Das Städtchen Arbois liegt fast mitten in der Franche-Comté. Es wird von der Cuisance durchflossen, über die alte Brücklein führen, wodurch eine besonders reizvolle Atmosphäre entsteht. Hier kann man das Elternhaus des berühmten Biologen und Chemikers Louis Pasteur besuchen, das ganz im Zustand des letzten Jahrhunderts belassen wurde. Es gibt auch ein Winzer- und Weinmuseum, denn in der Umgebung wächst einer der großen Weine des Jura, der gelbe Arbois-Wein aus der Savagnier-Traube, der "Strohwein". Aber auch langlebige Rot- und blassgoldene Weissweine werden hier angebaut. In der Domaine de la Pinte lagern sie ausschließlich in Holzfässern und machen dort einen besonderen Umwandlungsprozess durch, der sechs Jahre dauert. Dann sieht der Strohwein wie Sherry aus; er schmeckt auch ähnlich.
In der Grand Rue, der Hauptstraße von Arbois, wohnt Edouard Hirsinger. Er ist Frankreichs bester "Schokoladier". Schon in der vierten Generation verarbeiten die Hirsingers Schokolade. In ihrem Lädchen kann man nur Schokolade und Pralinen kaufen - in abenteuerlichen Formen, kühnen Farben und ganz und gar ungewohnten Geschmacktsvariationen.

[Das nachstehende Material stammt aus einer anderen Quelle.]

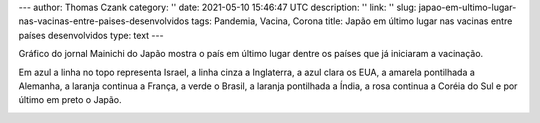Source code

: ---
author: Thomas Czank
category: ''
date: 2021-05-10 15:46:47 UTC
description: ''
link: ''
slug: japao-em-ultimo-lugar-nas-vacinas-entre-paises-desenvolvidos
tags: Pandemia, Vacina, Corona
title: Japão em último lugar nas vacinas entre países desenvolvidos
type: text
---

.. raw:: html

    <style> .red {color:red} </style>
    <style> .blue {color:blue} </style>
    <style> .yellow {color:yellow} </style>
    <style> .gray {color:gray} </style>
    <style> .green {color:green} </style>
    <style> .orange {color:orange} </style>
    <style> .pink {color:pink} </style>
    <style> .cyan {color:cyan} </style>

.. role:: red
.. role:: blue
.. role:: yellow
.. role:: gray
.. role:: green
.. role:: pink
.. role:: orange
.. role:: cyan

Gráfico do jornal Mainichi do Japão mostra o país em último lugar dentre os países que já iniciaram a vacinação.

Em :blue:`azul` a linha no topo representa Israel, a linha :gray:`cinza` a Inglaterra, a :cyan:`azul clara` os EUA, a :yellow:`amarela pontilhada` a Alemanha, a :orange:`laranja continua` a França, a :green:`verde` o Brasil, a :orange:`laranja pontilhada` a Índia, a :pink:`rosa continua` a Coréia do Sul e por último em preto o Japão.

.. image:: /images/mainichishinbun_vacina.png
           :width: 350px
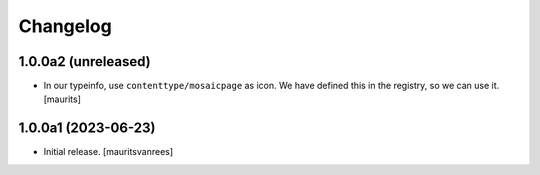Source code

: Changelog
=========


1.0.0a2 (unreleased)
--------------------

- In our typeinfo, use ``contenttype/mosaicpage`` as icon.
  We have defined this in the registry, so we can use it.
  [maurits]


1.0.0a1 (2023-06-23)
--------------------

- Initial release.
  [mauritsvanrees]
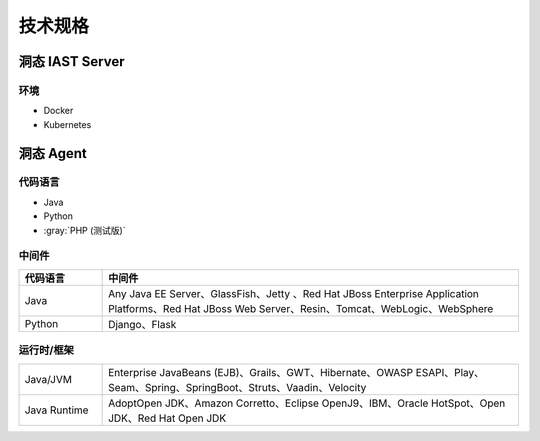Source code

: 技术规格
=========================
洞态 IAST Server
------------------------------------------------
环境
+++++++++++++++
- Docker
- Kubernetes

洞态 Agent
-------------------------------
代码语言
++++++++++++++
- Java
- Python
- :gray:`PHP (测试版)`

中间件
+++++++++++++++

.. list-table::
   :widths: 4 20
   :header-rows: 1
   :width: 100%
   
   * - 代码语言
     - 中间件
   * - Java
     - Any Java EE Server、GlassFish、Jetty 、Red Hat JBoss Enterprise Application Platforms、Red Hat JBoss Web Server、Resin、Tomcat、WebLogic、WebSphere
   * - Python
     - Django、Flask


运行时/框架
++++++++++++++++++++++++

.. list-table::
   :widths: 4 20
   :width: 100%
   
   * - Java/JVM
     - Enterprise JavaBeans (EJB)、Grails、GWT、Hibernate、OWASP ESAPI、Play、Seam、Spring、SpringBoot、Struts、Vaadin、Velocity
   * - Java Runtime
     - AdoptOpen JDK、Amazon Corretto、Eclipse OpenJ9、IBM、Oracle HotSpot、Open JDK、Red Hat Open JDK


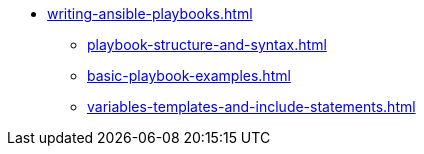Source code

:* xref:writing-ansible-playbooks.adoc[]
** xref:playbook-structure-and-syntax.adoc[]
** xref:basic-playbook-examples.adoc[]
** xref:variables-templates-and-include-statements.adoc[]
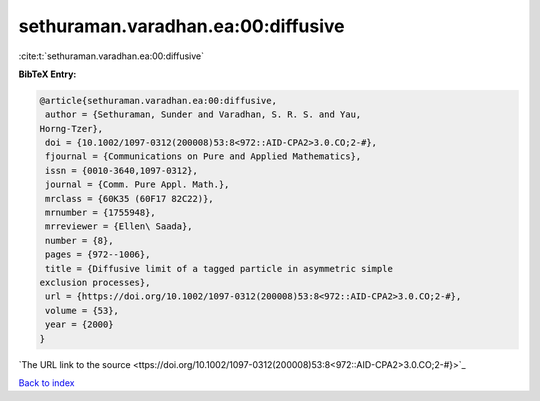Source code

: sethuraman.varadhan.ea:00:diffusive
===================================

:cite:t:`sethuraman.varadhan.ea:00:diffusive`

**BibTeX Entry:**

.. code-block:: bibtex

   @article{sethuraman.varadhan.ea:00:diffusive,
    author = {Sethuraman, Sunder and Varadhan, S. R. S. and Yau,
   Horng-Tzer},
    doi = {10.1002/1097-0312(200008)53:8<972::AID-CPA2>3.0.CO;2-#},
    fjournal = {Communications on Pure and Applied Mathematics},
    issn = {0010-3640,1097-0312},
    journal = {Comm. Pure Appl. Math.},
    mrclass = {60K35 (60F17 82C22)},
    mrnumber = {1755948},
    mrreviewer = {Ellen\ Saada},
    number = {8},
    pages = {972--1006},
    title = {Diffusive limit of a tagged particle in asymmetric simple
   exclusion processes},
    url = {https://doi.org/10.1002/1097-0312(200008)53:8<972::AID-CPA2>3.0.CO;2-#},
    volume = {53},
    year = {2000}
   }
`The URL link to the source <ttps://doi.org/10.1002/1097-0312(200008)53:8<972::AID-CPA2>3.0.CO;2-#}>`_


`Back to index <../By-Cite-Keys.html>`_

Draußen vor der Stadt, an der Straße nach Lyon, liegt das Weingut von Hirsingers Freund Revoltant. Gerade - es ist Mitte Oktober - ist die Traubenlese zu Ende gegangen und die beiden jungen Männer haben Grund zum Feiern. Sie haben sich in einer kreativen Weinlaune etwas ausgedacht, was sie im nächsten Jahr einem größeren Publikum zugänglich machen wollen: eine Weinverkostung der besonderen Art. Nicht Weißbrot oder gar Käse bekommen die Gäste dann zum Wein, sondern Pralinen.
Auf einem silbernen Tablett bringt Edouard seine neuen Kreationen in die Probierstube seines Freundes. Als erstes probieren wir einen Arbois Les Grand Gardes aus dem Jahr 96. Er ist rot und hat eine Silbermedaille gewonnen. Dazu wird eine Süßholzpraline gereicht, die wir nur zögernd im Munde zergehen lassen. Aber siehe da: Es harmoniert vorzüglich. Ein Vin de Paille von 1995 geht mit Orangen-Passionsfrucht-Pralinen einher, zum Goldmedaillen- Vin-Jaune von 1983 essen wir eine Curry-Praline mit Walnuss. Wozu die Praline mit dem grünem Pfeffer gereicht wurde, weiss ich nicht mehr, aber den Sonnenuntergang hinter den Weinbergen von Arbois habe ich in seliger Erinnerung.
Am anderen Morgen ist der Kopf dennoch klar und frisch; in der ehemaligen, jetzt zum Hotel umfunktionierten Getreidemühle "Moulin de la Mére Michelle" am Fuße eines Wasserfalls schläft man tief und traumlos. Ein halbstündiger Fußmarsch bringt uns von hier zu einer aussergewöhnlichen Sehenswürdigkeit - zu der "Grotte des Planches". Diese Höhle liegt in den hohen Felsen eines Steilwandkessels des Jura. Auf 1,8 Kilometern gut ausgeleuchteter Stege geht man in den Berg hinein und wird augenblicklich von dem farbigen, manchmal schäumenden und manchmal stillen Wasserspielen des unterirdischen Flusses gefangengenommen. Manchmal meint man in einer Kunstgalerie zu flanieren, dann wieder ist man in einer fast unheimlichen Mondlandschaft. Strudellöcher und steinerne Orgeln zeigen sich, schlafende Feldermäuse und weisse blinde Fische. Die Felsen leuchten smaragden und türkisblau, das ganze weitverzweigte Höhlensystem ist eine in Europa einzigartige Zusammensetzung sehenswerter Erosionsformen.
Rund 30 000 Menschen aus aller Welt kommen jedes Jahr hierher, um diese unterirdische Wunderwelt zu bestaunen. Und als ich die gut deutsch sprechende, schmächtige, kenntnisreiche Führerin am Schluss des Rundgangs frage, wer denn diese schöne Grotte unterhält, sagt sie mit ganz kleiner Stimme: "Ich, sie gehört mir, denn mein Urgroßvater hat sie 1903 entdeckt und ausgegraben. Niemand wollte Geld dazu geben oder helfen, deshalb machen und unterhalten wir alles selbst. Erst im Jahre 2036 geht die Höhle an den Staat. Aber dann bin ich sicher tot".